As social enterprise operations emerge as a viable revenue stream for non-profit organizations, the Non-Profit Sustainability Award recognizes the for-profit operations of established non-profit organizations. The first finalists for the sustainability award include:
In 2012, Equitas Health (then ARC Ohio) had a $6.5 million budget with government grants accounting for 76 percent of the total. In just five years, that budget has ballooned to $74 million, but now 76 percent comes from the profits of their social enterprise Equitas Health Pharmacy. With 100 percent of pharmacy profits reinvested back into the organization’s programs and services, the pharmacy has not only allowed Equitas to diversify its revenue streams, but expand the services it offers to clients.
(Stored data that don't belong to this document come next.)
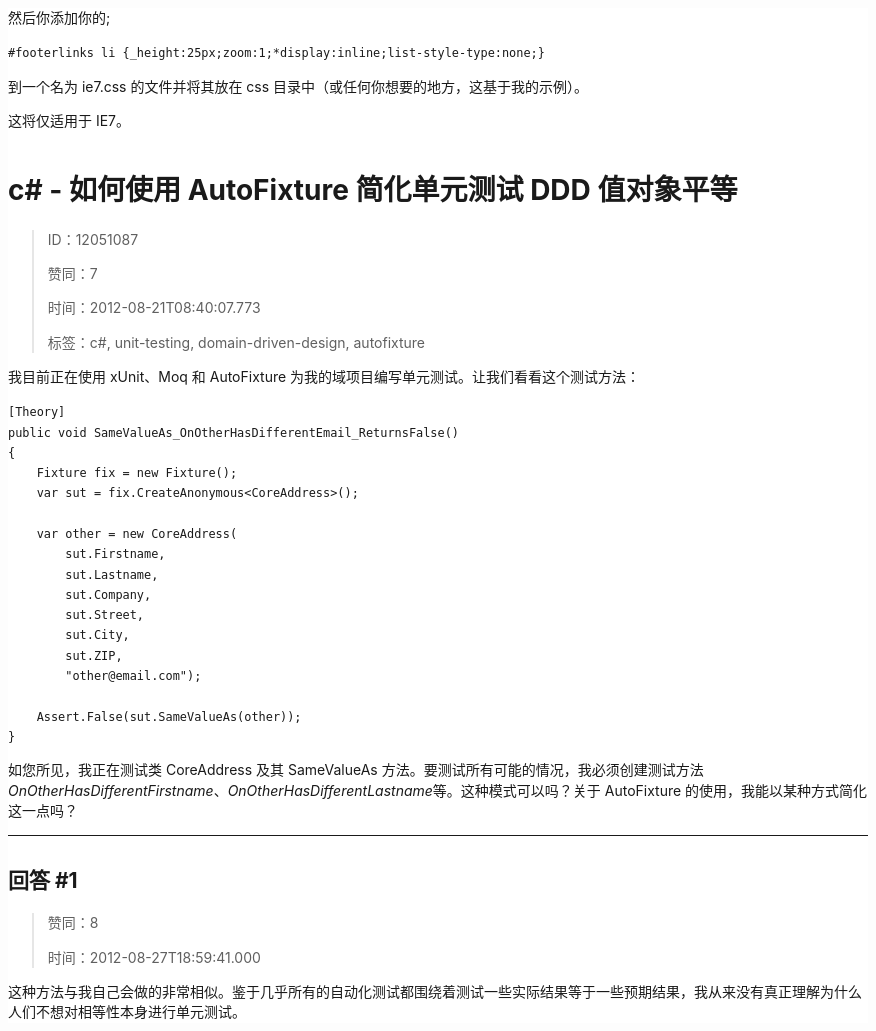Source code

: 然后你添加你的;

```
#footerlinks li {_height:25px;zoom:1;*display:inline;list-style-type:none;} 
```

到一个名为 ie7.css 的文件并将其放在 css 目录中（或任何你想要的地方，这基于我的示例）。

这将仅适用于 IE7。

# c# - 如何使用 AutoFixture 简化单元测试 DDD 值对象平等

> ID：12051087
> 
> 赞同：7
> 
> 时间：2012-08-21T08:40:07.773
> 
> 标签：c#, unit-testing, domain-driven-design, autofixture

我目前正在使用 xUnit、Moq 和 AutoFixture 为我的域项目编写单元测试。让我们看看这个测试方法：

```
[Theory]
public void SameValueAs_OnOtherHasDifferentEmail_ReturnsFalse()
{
    Fixture fix = new Fixture();
    var sut = fix.CreateAnonymous<CoreAddress>();

    var other = new CoreAddress(
        sut.Firstname,
        sut.Lastname,
        sut.Company,
        sut.Street,
        sut.City,
        sut.ZIP,
        "other@email.com");

    Assert.False(sut.SameValueAs(other));
} 
```

如您所见，我正在测试类 CoreAddress 及其 SameValueAs 方法。要测试所有可能的情况，我必须创建测试方法*OnOtherHasDifferentFirstname*、*OnOtherHasDifferentLastname*等。这种模式可以吗？关于 AutoFixture 的使用，我能以某种方式简化这一点吗？

* * *

## 回答 #1

> 赞同：8
> 
> 时间：2012-08-27T18:59:41.000

这种方法与我自己会做的非常相似。鉴于几乎所有的自动化测试都围绕着测试一些实际结果等于一些预期结果，我从来没有真正理解为什么人们不想对相等性本身进行单元测试。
Addressing the healthcare disparities in the LGBTQ community, Equitas serves over 3,400 clients and is expanding its reach with a recently opened medical center and pharmacy in the King-Lincoln District, in addition to its original Short North location.
Furniture with a Heart
Faced with an 82 percent decrease in philanthropic revenue due to a change in the relationship with their biggest funder, the Furniture Bank of Central Ohio needed a new and sustainable revenue stream to continue to provide its services to some 4,000 local families each year. The organization turned to social enterprise, launching Furniture With a Heart, a furniture thrift store located at 2165 Morse Rd. In just over a year of operation, the store is putting the Furniture Bank on the path to sustainability, operating at a surplus that surpassed the organization’s goal. The store has also created 12 new jobs, and generated over 2,600 hours of volunteer service opportunities.
Zero Waste Event Productions
The more Zero Waste Event Productions grows, the more waste they are able to divert from Ohio’s landfills. What started as a project at Rural Action Ohio has spun out into its own social enterprise that helps festivals and events maximize the amount of material they can divert from the landfill through reuse, recycling and composting. Zero Waste’s impact is growing. In 2016, the organization serviced 18 festivals across the state; this year the projection is 25. Those 18 events led to 29,538 pounds of waste diverted from landfills, with the poundage expected to top 41,000 this year. And with every new festival comes new impressions, with Zero Waste estimating their concept will reach over 94,000 individuals in 2017.